Never have the demands on President Joe Biden been as great as they are now. This applies to him as a domestic leader, and to him as a foreign policy leader. Trouble is that his key constituents, the American people, are deeply dissatisfied with his leadership.
At home we believe he falls short on inflation, immigration, and addiction; on crime and punishment; on national security and the national deficit. Last week President Biden’s approval ratings stood at a miserably low 37%. Worse yet for the incumbent and his supporters – especially given the next presidential election is now just a year away – polls suggest that if it came to a contest today between him and his immediate predecessor, the latter would beat the former.
Abroad is worse. Biden got what he never bargained for. Not one war to which the United States had somehow to respond, but two. Biden was so eager to escape the burdens of international conflict that he got out of Afghanistan post haste – to his enduring political detriment. Now, with the war in Ukraine likely to continue for at least another year, and additionally a major crisis in the Middle East that every hour threatens to get worse, America’s chief executive has almost more than he can handle. As deeply informed observer, Walter Russell Mead, recently wrote in the Wall Street Journal, “The Middle East firestorm is merely one hot spot in a world spinning out of control.”
Whatever people hold against him, nearly no one who is not determinedly partisan argues that President Biden is either an idiot or corrupt. That he is either inexperienced or inexpert. That he is either crazy or extreme. While among Americans are fissures on both foreign and domestic policy, neither the man nor his message incites great anger or even antagonisms.
What, then, is the problem? Why is he receiving so little public support and why is such support as he does have so unenthusiastic?
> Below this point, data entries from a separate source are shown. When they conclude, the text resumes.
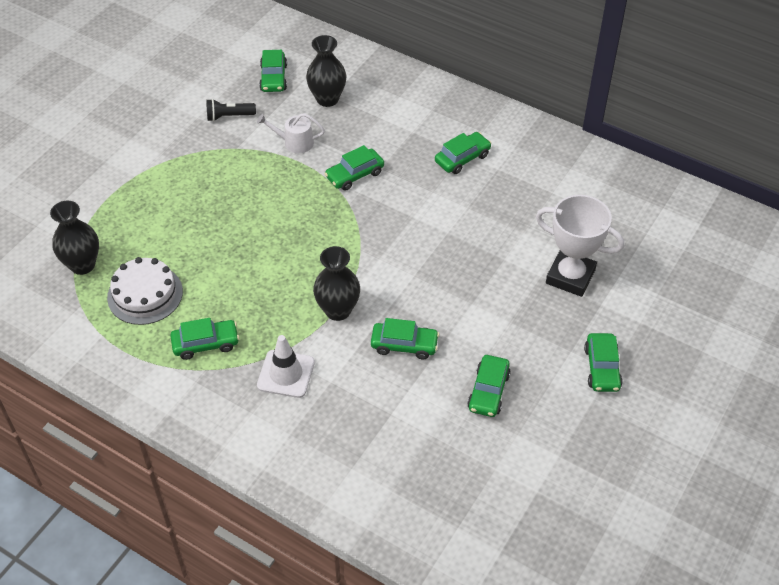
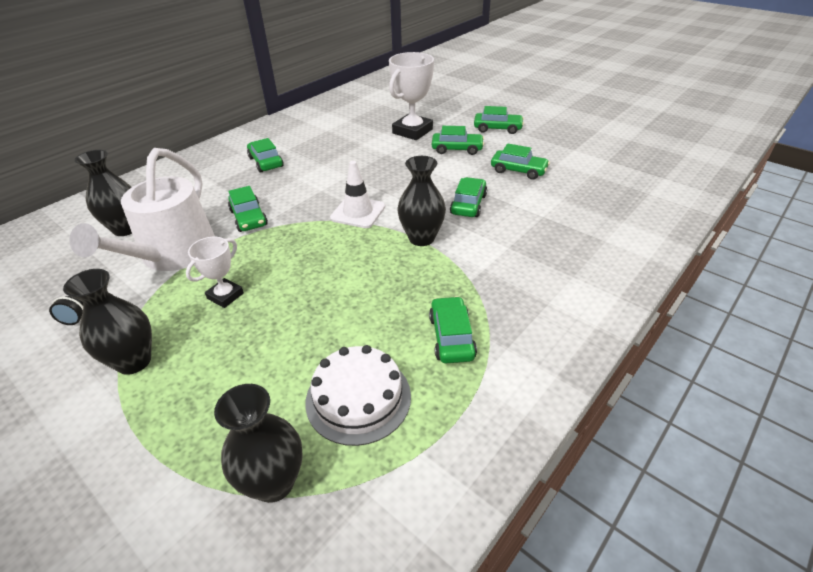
camera: 80 degrees left, 10 degrees down
white watering can [257,113,325,153] -> white watering can [69,148,215,271], size x2.16
white traffic cone [257,335,315,398] -> white traffic cone moved to [330,161,385,228]
green car [259,50,287,92] -> green car moved to [432,126,484,155]
none -> black vase [63,269,152,375]
none -> white trophy [186,237,244,308]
Two answers come to mind.
The first is my own, by now familiar point, which is to say that in the third decade of the 21st century followers generally diss their leaders. They tend no matter what not to like them. And they tend no matter what harshly to judge them and even to tear them down.
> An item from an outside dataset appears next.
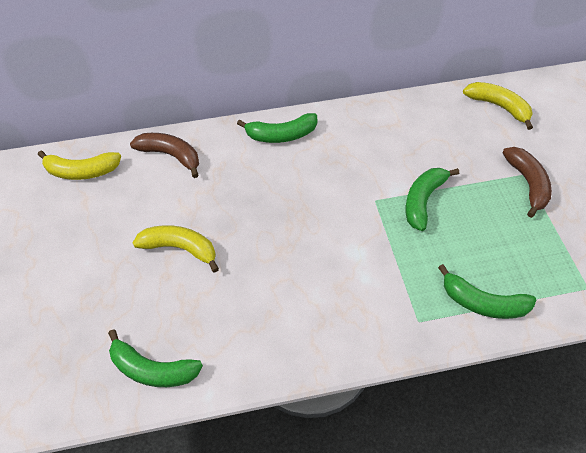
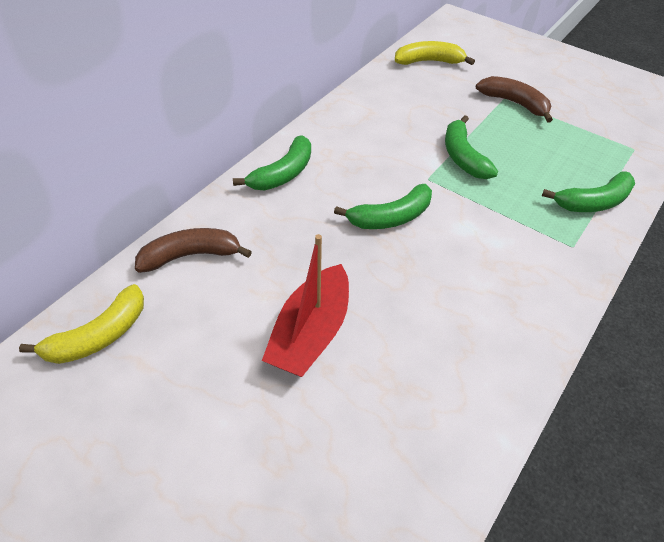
camera: 45 degrees left, 5 degrees down
green banana [108,329,203,387] -> green banana moved to [334,184,432,229]
yellow banana [133,225,219,273] -> red boat [262,234,349,377]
The second is Biden’s age. It’s also a familiar argument but one that does not quite get to the point – perhaps because people are reluctant to say precisely what they mean. It’s not per se that the president is 80 years old. Lots of Americans are 80 years old and they present well, hale and hearty, fully able to take on what life throws at them. Biden though is not among them. It’s not that he’s 80 years of age. It’s how he’s 80 years of age.
How does Joe Biden look? He looks old, old. Frail, feeble, and fragile; pale and gray; wispy and thin; tottering around, in small steps taken haltingly on what seem spindly, wobbly legs. His eyes are small slits in a curiously unlined but nevertheless wizened face.
How does Joe Biden sound? He sounds old, old. His voice is ancient – scrawny and raspy; croaky and scratchy; weak and wan. It seems to emanate not from deep down, in ringing – dare I say masculine? – tones. But rather from up top, from near the top of his throat, in sounds that are not exactly high-pitched, but lack the cadence of power and persuasion, of a leader in anything resembling full command.
How does Joe Biden speak? He speaks old, old. Never an orator, the passing years have not been kind to his capacity to communicate, to convince us that he’s a smart, strong leader who knows exactly what he’s doing when. Biden nearly never speaks extemporaneously. He does not trust himself, nor, apparently, do his aides presume he can do so without risking an awful gaffe. So, the president reads. He reads from a script in his thin, reedy voice that inevitably underplays if not even undermines his message.
However smart and sane whatever President Biden says or does, he cannot at this point in his life be fully appreciated nor even fully heard. Effective leaders must somehow, in some way, look and sound leader-like. Alas, for those among us who generally support him, no leader on the planet would benefit from presenting like the incumbent American president.